(Structured page parsing data)
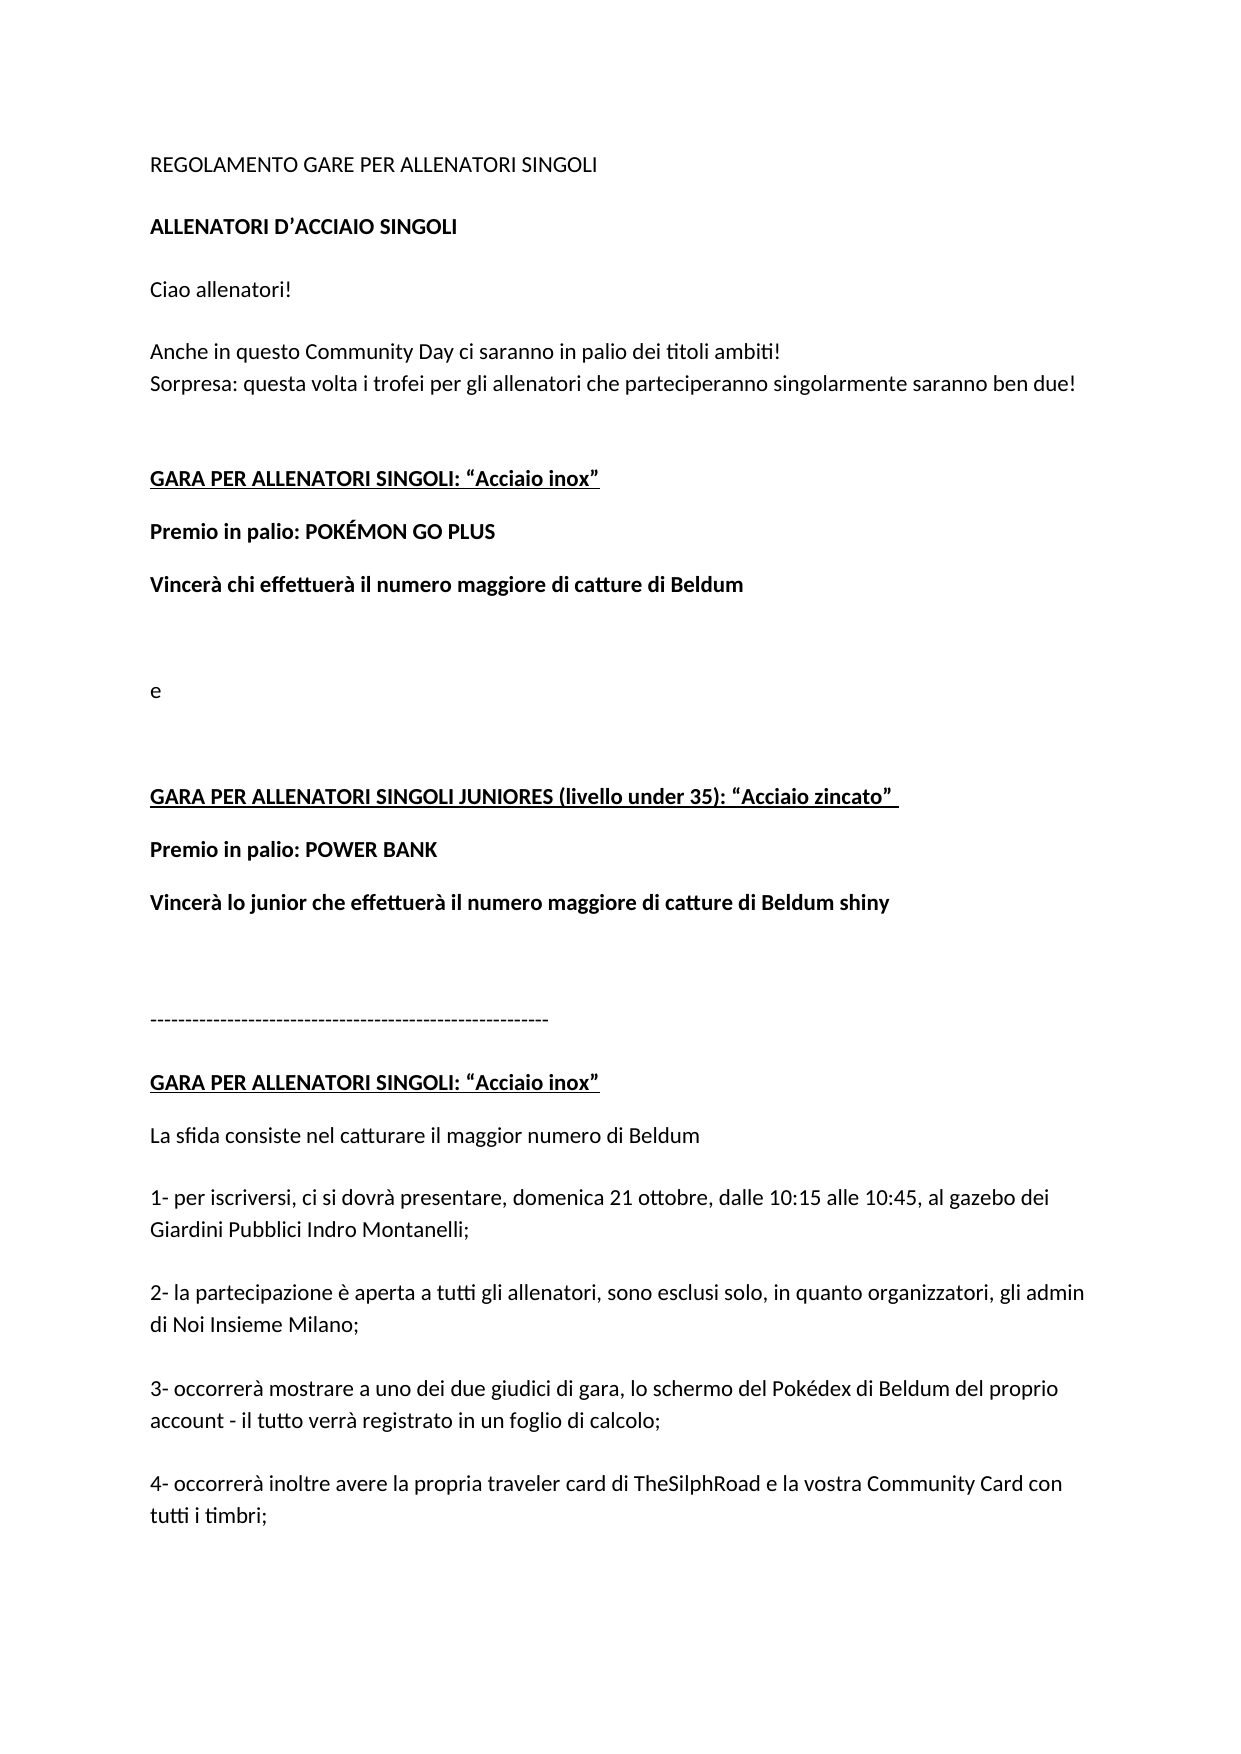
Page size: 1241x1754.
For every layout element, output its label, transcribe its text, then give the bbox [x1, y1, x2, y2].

text GARA PER ALLENATORI SINGOLI: “Acciaio inox” [150, 1068, 1090, 1096]
text Vincerà lo junior che effettuerà il numero maggiore di catture di Beldum shiny [150, 888, 1090, 916]
text Anche in questo Community Day ci saranno in palio dei titoli ambiti! [150, 337, 1090, 365]
text Premio in palio: POWER BANK [150, 835, 1090, 863]
text GARA PER ALLENATORI SINGOLI JUNIORES (livello under 35): “Acciaio zincato” [150, 782, 1090, 810]
text 3- occorrerà mostrare a uno dei due giudici di gara, lo schermo del Pokédex di Beldum del proprio account - il tutto verrà registrato in un foglio di calcolo; [150, 1374, 1090, 1435]
text 1- per iscriversi, ci si dovrà presentare, domenica 21 ottobre, dalle 10:15 alle 10:45, al gazebo dei Giardini Pubblici Indro Montanelli; [150, 1183, 1090, 1243]
text GARA PER ALLENATORI SINGOLI: “Acciaio inox” [150, 464, 1090, 492]
text 4- occorrerà inoltre avere la propria traveler card di TheSilphRoad e la vostra Community Card con tutti i timbri; [150, 1469, 1090, 1529]
text --------------------------------------------------------- [150, 1006, 1090, 1033]
text ALLENATORI D’ACCIAIO SINGOLI [150, 212, 1090, 240]
text Sorpresa: questa volta i trofei per gli allenatori che parteciperanno singolarmente saranno ben due! [150, 369, 1090, 397]
text Vincerà chi effettuerà il numero maggiore di catture di Beldum [150, 570, 1090, 598]
text e [150, 676, 1090, 704]
text 2- la partecipazione è aperta a tutti gli allenatori, sono esclusi solo, in quanto organizzatori, gli admin di Noi Insieme Milano; [150, 1278, 1090, 1338]
text Ciao allenatori! [150, 275, 1090, 303]
text REGOLAMENTO GARE PER ALLENATORI SINGOLI [150, 150, 1090, 178]
text La sfida consiste nel catturare il maggior numero di Beldum [150, 1121, 1090, 1149]
text Premio in palio: POKÉMON GO PLUS [150, 517, 1090, 545]
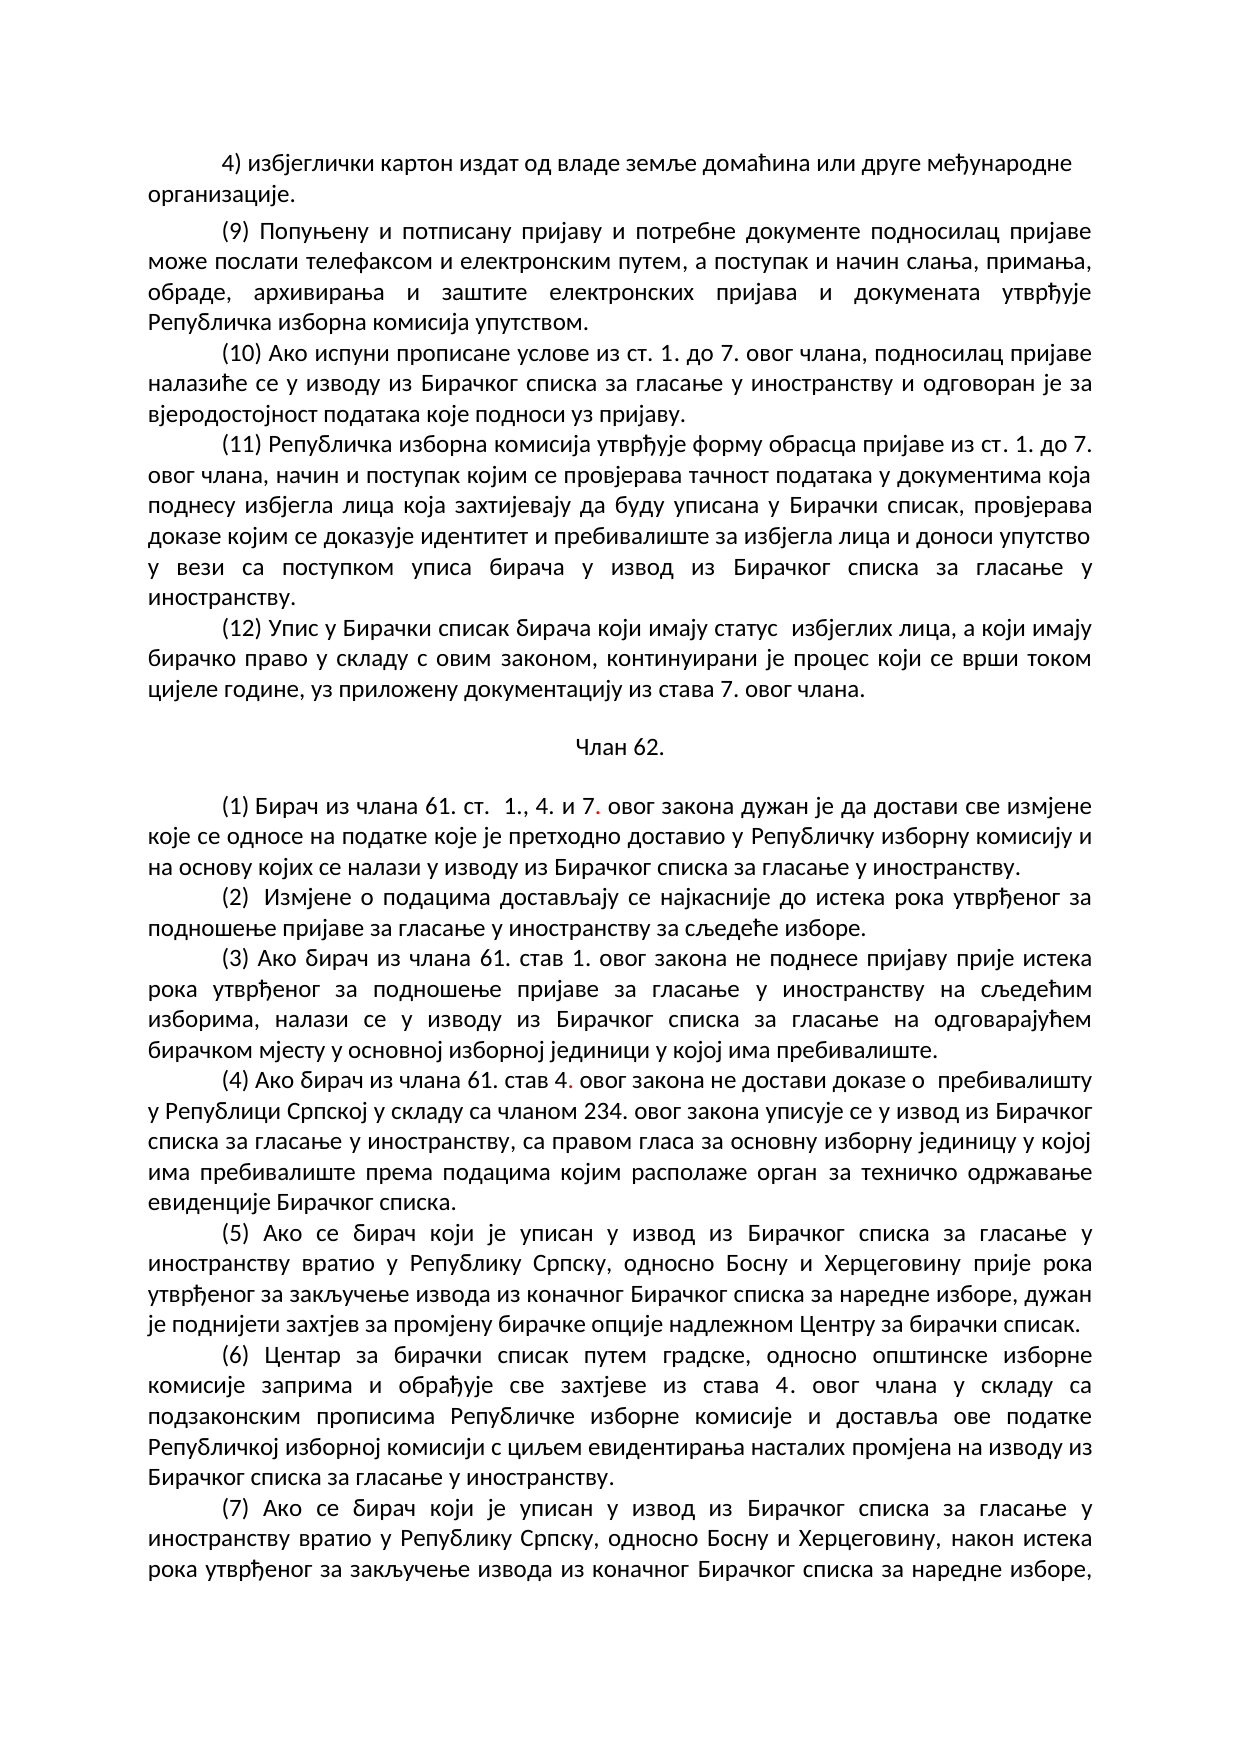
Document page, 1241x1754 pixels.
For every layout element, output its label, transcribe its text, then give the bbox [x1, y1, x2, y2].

DIRECTIONS :: Your copy of the data above should match it exactly, apart from the images.

TASK OUTPUT ::
Page size: 1241x1754.
For every layout element, output its label, transcribe its text, then give the bbox [x1, y1, x2, y2].

text GARA PER ALLENATORI SINGOLI: “Acciaio inox” [150, 1068, 1090, 1096]
text Vincerà lo junior che effettuerà il numero maggiore di catture di Beldum shiny [150, 888, 1090, 916]
text Anche in questo Community Day ci saranno in palio dei titoli ambiti! [150, 337, 1090, 365]
text Premio in palio: POWER BANK [150, 835, 1090, 863]
text GARA PER ALLENATORI SINGOLI JUNIORES (livello under 35): “Acciaio zincato” [150, 782, 1090, 810]
text 3- occorrerà mostrare a uno dei due giudici di gara, lo schermo del Pokédex di Beldum del proprio account - il tutto verrà registrato in un foglio di calcolo; [150, 1374, 1090, 1435]
text 1- per iscriversi, ci si dovrà presentare, domenica 21 ottobre, dalle 10:15 alle 10:45, al gazebo dei Giardini Pubblici Indro Montanelli; [150, 1183, 1090, 1243]
text GARA PER ALLENATORI SINGOLI: “Acciaio inox” [150, 464, 1090, 492]
text 4- occorrerà inoltre avere la propria traveler card di TheSilphRoad e la vostra Community Card con tutti i timbri; [150, 1469, 1090, 1529]
text --------------------------------------------------------- [150, 1006, 1090, 1033]
text ALLENATORI D’ACCIAIO SINGOLI [150, 212, 1090, 240]
text Sorpresa: questa volta i trofei per gli allenatori che parteciperanno singolarmente saranno ben due! [150, 369, 1090, 397]
text Vincerà chi effettuerà il numero maggiore di catture di Beldum [150, 570, 1090, 598]
text e [150, 676, 1090, 704]
text 2- la partecipazione è aperta a tutti gli allenatori, sono esclusi solo, in quanto organizzatori, gli admin di Noi Insieme Milano; [150, 1278, 1090, 1338]
text Ciao allenatori! [150, 275, 1090, 303]
text REGOLAMENTO GARE PER ALLENATORI SINGOLI [150, 150, 1090, 178]
text La sfida consiste nel catturare il maggior numero di Beldum [150, 1121, 1090, 1149]
text Premio in palio: POKÉMON GO PLUS [150, 517, 1090, 545]
Document page, 1241x1754 pixels.
For every layout element, output its label, transcribe its text, then give the bbox [x1, y1, x2, y2].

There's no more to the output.